### What needs to be done
Answer these about the Spark running-sum thread below, one per line:
1. What four columns does the poster's RDD contain?
2. What result value does the sample data give for German, part A3, quarter Q1?
3. Which column is the window partitioned by?

### Given text
+ + +

How to get Running sum of based on two columns using Spark scala RDD

I have data in RDD which have 4 columns like geog, product, time and price. I want to calculate the running sum based on geog and time.
Given Data
I need result like.
[
I need this spark-Scala-RDD. I am new to this Scala world, i can achieve this easily in SQL. i want do this in spark -Scala -RDD like using (map,flatmap).
Advance thanks for your help.
This is possible by defining a window function:
>>> val data = List(
("India","A1","Q1",40),
("India","A2","Q1",30),
("India","A3","Q1",21),
("German","A1","Q1",50),
("German","A3","Q1",60),
("US","A1","Q1",60),
("US","A2","Q2",25),
("US","A4","Q1",20),
("US","A5","Q5",15),
("US","A3","Q3",10)
)
>>> val df = sc.parallelize(data).toDF("country", "part", "quarter", "result")
>>> df.show()
+-------+----+-------+------+
|country|part|quarter|result|
+-------+----+-------+------+
| India| A1| Q1| 40|
| India| A2| Q1| 30|
| India| A3| Q1| 21|
| German| A1| Q1| 50|
| German| A3| Q1| 60|
| US| A1| Q1| 60|
| US| A2| Q2| 25|
| US| A4| Q1| 20|
| US| A5| Q5| 15|
| US| A3| Q3| 10|
+-------+----+-------+------+
>>> val window = Window.partitionBy("country").orderBy("part", "quarter")
>>> val resultDF = df.withColumn("agg", sum(df("result")).over(window))
>>> resultDF.show()

+ + +

### Given information
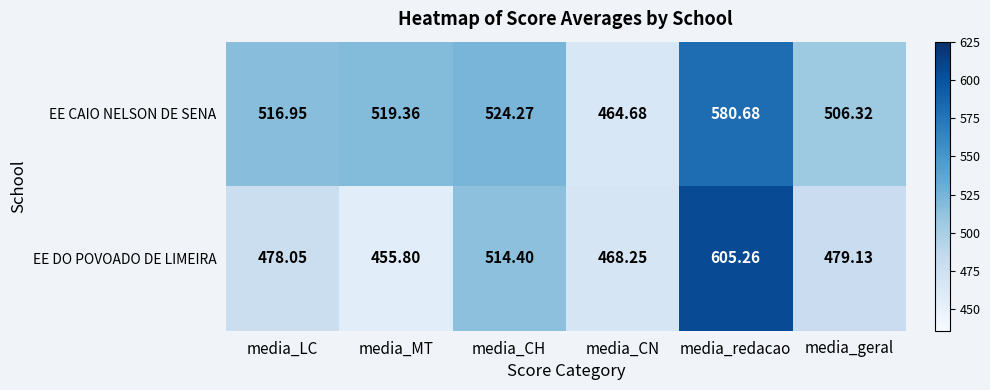

At which label is EE DO POVOADO DE LIMEIRA closest to 530?

media_CH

+ + +

### Final answer
1. geog, product, time and price
2. 60
3. country